I first became intrigued with exchange-traded funds [ETFs] when I saw the line up of country-specific ETFs on Barclays iShares menu. There are now 23 country ETFs, including two that track the Japanese market.
My waiting for more country ETFs seems to have ended last week as an SEC filing listed the following ETFs in the pipeline: iShares MSCI BRIC Index Fund, iShares MSCI Chile Index Fund, iShares MSCI Israel Index Fund, iShares MSCI Thailand Index Fund and a iShares MSCI Turkey Index Fund. These are welcome, but were certainly not at the top of my wish list. What about Ireland, Norway and Denmark?

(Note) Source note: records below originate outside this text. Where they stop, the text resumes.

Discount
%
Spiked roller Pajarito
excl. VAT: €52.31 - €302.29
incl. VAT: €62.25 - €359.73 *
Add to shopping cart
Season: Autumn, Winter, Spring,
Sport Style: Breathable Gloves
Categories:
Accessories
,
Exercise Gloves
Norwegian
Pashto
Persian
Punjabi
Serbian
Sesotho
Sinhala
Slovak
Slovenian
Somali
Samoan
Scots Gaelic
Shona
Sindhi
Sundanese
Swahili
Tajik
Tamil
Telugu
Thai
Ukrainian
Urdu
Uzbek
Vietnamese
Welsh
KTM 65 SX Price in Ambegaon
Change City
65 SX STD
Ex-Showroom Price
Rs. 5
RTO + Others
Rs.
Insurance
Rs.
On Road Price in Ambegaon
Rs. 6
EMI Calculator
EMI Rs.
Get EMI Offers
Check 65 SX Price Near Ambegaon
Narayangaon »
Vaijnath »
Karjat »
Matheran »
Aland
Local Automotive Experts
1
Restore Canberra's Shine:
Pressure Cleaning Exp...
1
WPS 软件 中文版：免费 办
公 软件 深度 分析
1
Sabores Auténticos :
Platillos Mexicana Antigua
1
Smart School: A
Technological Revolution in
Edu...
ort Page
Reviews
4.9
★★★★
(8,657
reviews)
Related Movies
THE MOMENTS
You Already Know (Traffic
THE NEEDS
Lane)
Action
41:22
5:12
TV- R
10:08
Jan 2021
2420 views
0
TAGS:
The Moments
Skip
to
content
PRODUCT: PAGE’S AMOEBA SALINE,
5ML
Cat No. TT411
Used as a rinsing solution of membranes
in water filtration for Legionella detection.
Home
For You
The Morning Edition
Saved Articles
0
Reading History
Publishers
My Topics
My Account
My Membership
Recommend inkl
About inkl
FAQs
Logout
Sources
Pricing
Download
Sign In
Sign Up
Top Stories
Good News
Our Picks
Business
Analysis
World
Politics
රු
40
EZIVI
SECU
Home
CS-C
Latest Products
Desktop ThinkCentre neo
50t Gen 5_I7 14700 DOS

Thailand is interesting, as it has been the best market in Asia, and is still one of the world's cheapest. I have also received quite a few calls asking about Turkey. Israel is a technology center that packs a punch way beyond its weight. Chile is a wonderful success story and the star of Latin America, not to mention an excellent play on copper.
Many purists are scornful of country ETFs, since they tend to be dominated by a few big multinationals, and are thus increasingly less dependent of the domestic economy. I accept that they are a hybrid; part play on global growth and part play on the home economy. The emerging market country ETFs (there are seven of them) are more centered on their countries' economies. And studies have shown that where a company has its primary listing, and the perception of its home economy, does impact stock prices.
Regardless, I find it continually fascinating to buy a county's stock market with just a click of the mouse.